周:這幾天我也在反省一件事,耶穌出生時沒有好的地方收容聖母,只好讓她們一家住在馬房。我們聖誕節紀念的那個馬槽,其實是代表耶穌「痛苦」的來,是被遺棄、是被不尊重的的情況上來到世界;到祂死的時候被釘在十字架上,也是痛苦的,也是被遺棄的。
但是我想,可能耶穌在十字架上是另一種「笑」(註:因為在世上的任務已完成),祂不是「七苦」,而是「七笑」。
我們人就要學到這件事,麻煩大家多些笑,笑破愁容,有七個笑。
第一個「笑」是當你被誤解時,要「淡然一笑」,不要追究理由,只要放下。
第二個是「大度的笑」,當受委屈的時候就要坦然一笑,否則會感覺到很難過。
第三個是「勇氣一笑」,在危難的時候,我們要有勇氣,泰然一笑。
第四個是「自信的笑」,當你被輕視的時候,你淺然一笑,事情就會解決。
第五是「灑脫的笑」,當你尷尬的時候,自嘲一笑。
第六是「豁達的笑」,當你吃虧的時候,就哈哈一笑。
最後我再加一個笑,你要「苦笑」、「痛苦」的笑,這是指人在面對痛苦時,也要盡量笑一笑,「笑破愁容」就是這樣的意思。
人需要這一份內在的灑脫,但這是需要修鍊的,不是想要就有。
沈:就這次災難大家不是要刻意忘記它、要勉強自己去開心,而是要理解要能夠帶著傷痛繼續前行。而我們亦會陪伴着災民一起並肩同行,互相理解、明白、關心。
在這份痛苦裡面,我們亦會對生命、人性有更深切的理解。那種種痛苦的體驗會培育我們有多一些勇氣、對生命更珍惜和對別人更關懷。這也是心理學所說的 Post Traumatic Growth (創傷後成長)。
淨:我人生也曾經歷過重創,就是我身邊的人突然猝死,那時我真的很難重新振作,很難!但是我還有一對子女,幸運的是在一次收聽收音機時,聽到兩句我感到非常受用的說話。
「留住美好時刻、驅逐不愉快經歷。」
我就想:如果我站不起來,我下面那兩個又怎麼能夠站得起來呢?
所以我亦希望這次宏福苑的災民要盡快重新站起來,為了你們的未來,也為了你們身邊愛你們的人,盡快重新站起來。

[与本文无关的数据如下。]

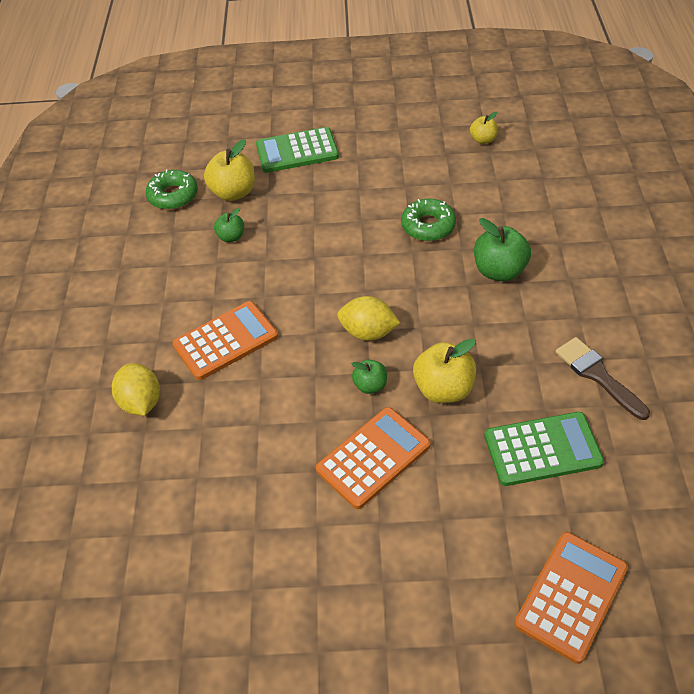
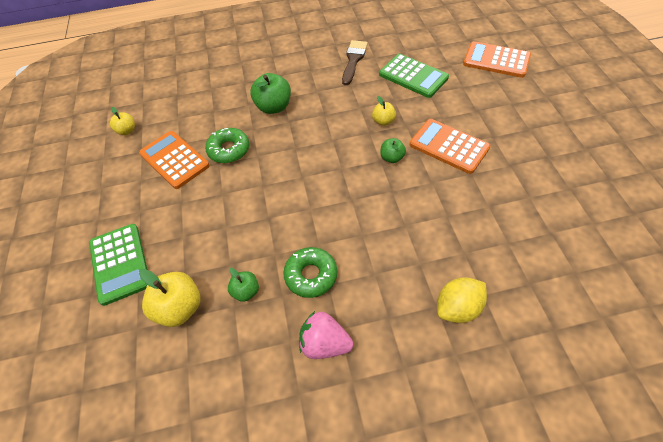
camera: 100 degrees left, 5 degrees up
green donut [146,170,198,210] -> green donut moved to [283,247,337,298]
orange calculator [173,301,278,380] -> orange calculator moved to [139,131,210,189]
yellow lemon [337,296,400,341] -> none
yellow apple [413,338,476,403] -> yellow apple [372,96,396,126], size x0.57
green calculator [484,412,604,486] -> green calculator turned 150 degrees clockwise [379,54,449,98]
brown brush [555,337,650,420] -> brown brush turned 150 degrees clockwise [342,40,368,85]
none -> pink strawberry [299,311,353,359]

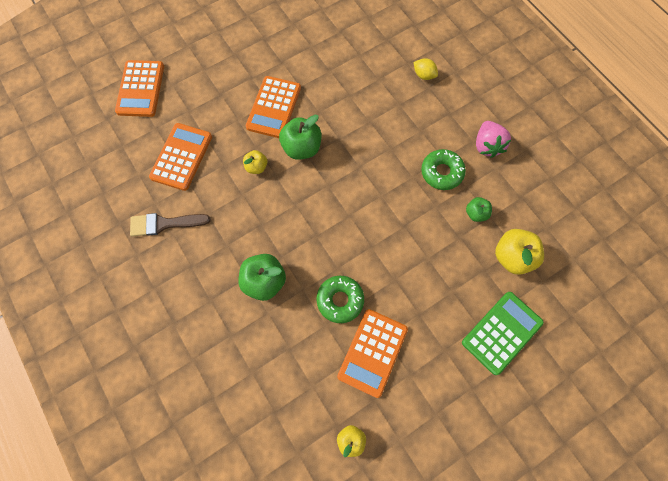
camera: 115 degrees left, 15 degrees up
green calculator [379,54,449,98] -> orange calculator [149,123,212,191]
green apple [380,138,406,163] -> green apple [279,114,321,160], size x1.75
yellow lemon [437,277,487,323] -> yellow lemon [414,58,438,80], size x0.66

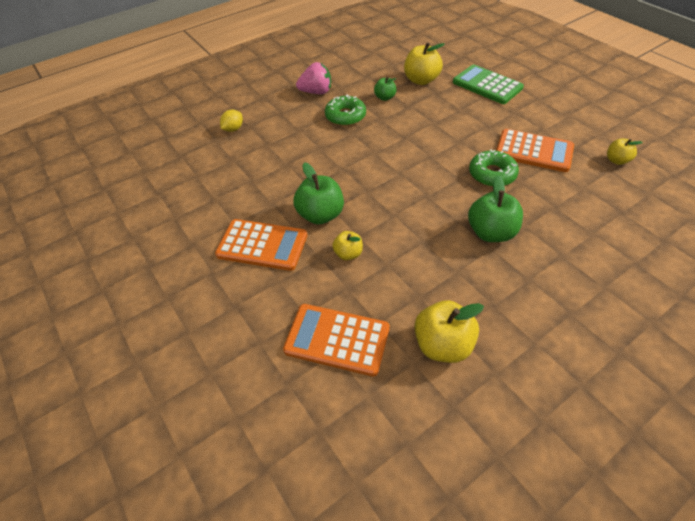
camera: 90 degrees left, 20 degrees down
orange calculator [115,60,164,117] -> none
brown brush [130,213,211,236] -> yellow apple [414,300,484,363]

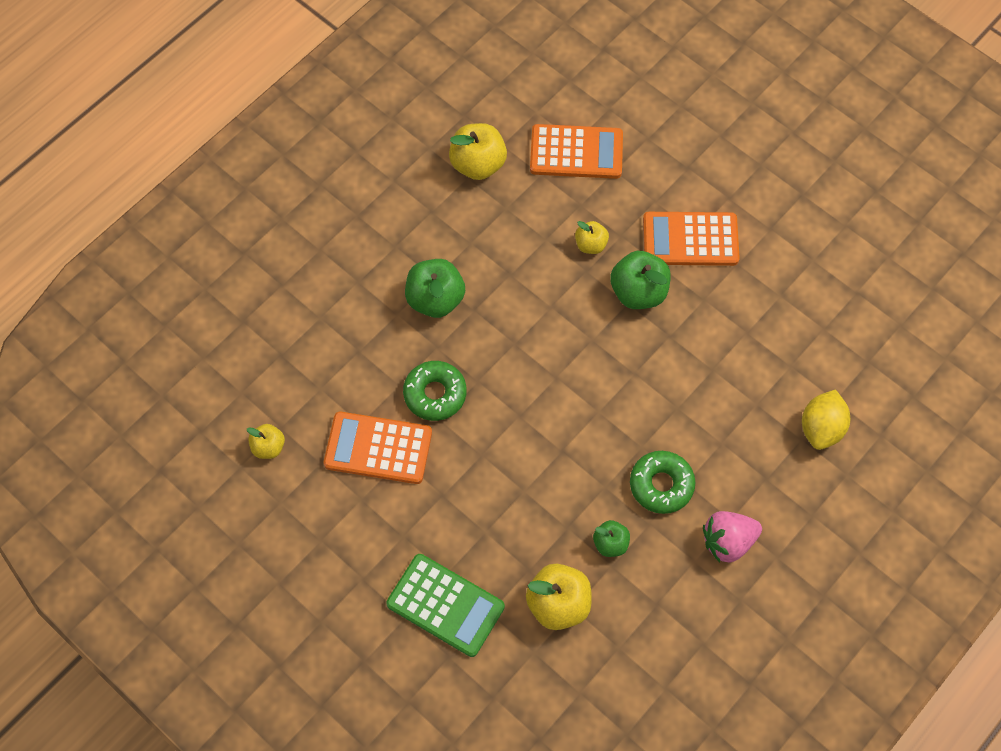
camera: 165 degrees right, 15 degrees up
yellow lemon [220,110,243,132] -> yellow lemon [802,389,850,450], size x1.51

周:我想用聖經一句話給予鼓勵:「難道你只能夠在主那裡接受祝福,而不可以接受一些災禍嗎?」大家要相信在災禍之中天主會陪伴我們,給我們祝福,我們定能跨越。
王:最後我想和大家分享一首網上的小詩:
Yesterday is history (昨天是歷史);
Tomorrow is mystery (明天是未知的);
Today is a gift (今天是一份禮物);
That is why it is called present ( 這就是為什麼它被稱為「當下」。
[因為於英文來說,Present 有兩個意思——禮物和當下。]
今天很感謝三位嘉抽空和我們做了一個那麼好的分享,也在這裡祝願宏福苑的所有朋友,要懷有希望,做到「平安、靜心」,香港防癌會亦會永遠和大家「同行」。